The Scottish Executive, in its new legislation, has sensibly moved against the most egregious aspects of the drink culture - the happy hours and other promotions. It has staggered licensing hours so that there is no longer a mad dash to consume as much as possible before closing time. It sought to educate young people with some rather good advertising campaigns, which were of course attacked in the press as a waste of public money.
But compared with the commercial firepower of the drinks industry they were, well, relieving themselves into the wind. Of course prohibition would be folly, as it was in America. Most people do use alcohol responsibly. But the social and personal cost of booze is becoming intolerable, and something will have to be done; there is a cost and it has to be paid.
The time has come to restore the price of drink to something like the levels in the fifties and sixties. Scandinavian countries never allowed drink to become cheap - and in Norway it costs six pounds for a gin and tonic.

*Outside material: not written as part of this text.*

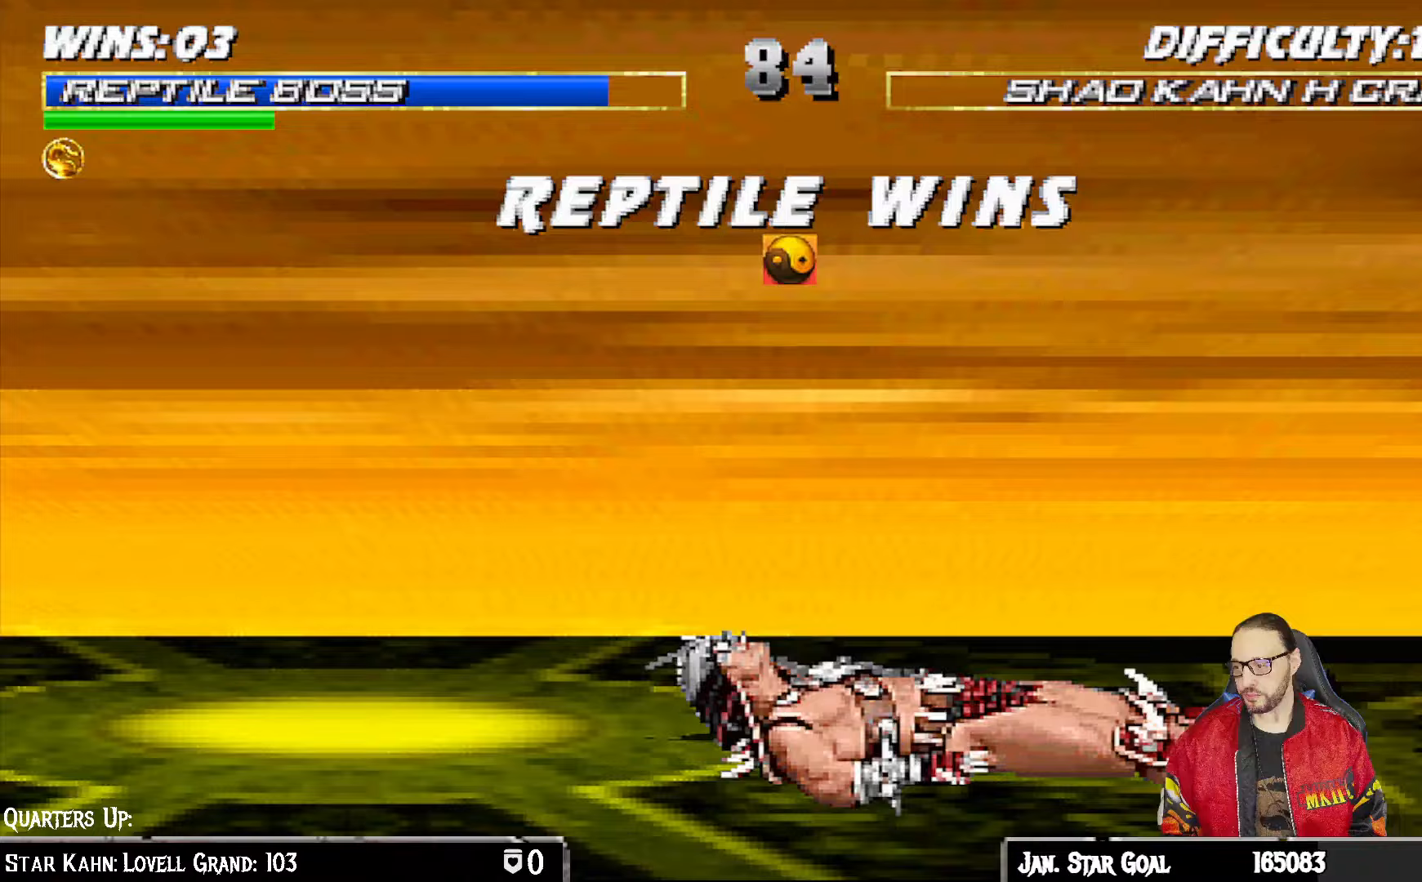
Gameplay with a controller (PlayStation layout); each line is a JSON object with the inputs held at the frame after it (dt_ms = milliseconds from this image to that frame). "events" lists button and stick changes between this image and that frame as [ms after this image, input, new state], when the widget could be followed in between.
{"dt_ms": 500, "buttons": [], "left_stick": "center", "right_stick": "center", "events": [[83, "L1", "up"], [100, "CROSS", "down"], [183, "CROSS", "up"], [250, "L1", "down"], [350, "L1", "up"], [367, "CROSS", "down"], [467, "CROSS", "up"]]}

It’s a pretty rough and ready answer, and moral responsibility would bepreferable. But we don’t do moralising any more, so it looks as if swingeing increases in alcohol duty are the only way to bring the party to an end. And I suspect Gordon Brown - biographer of Maxton and other temperance socialists - will have no qualms about taking the battle against the bottle into Number Ten.
Until then, we are drinking in the last chance saloon. Cheers - and a happy Christmas.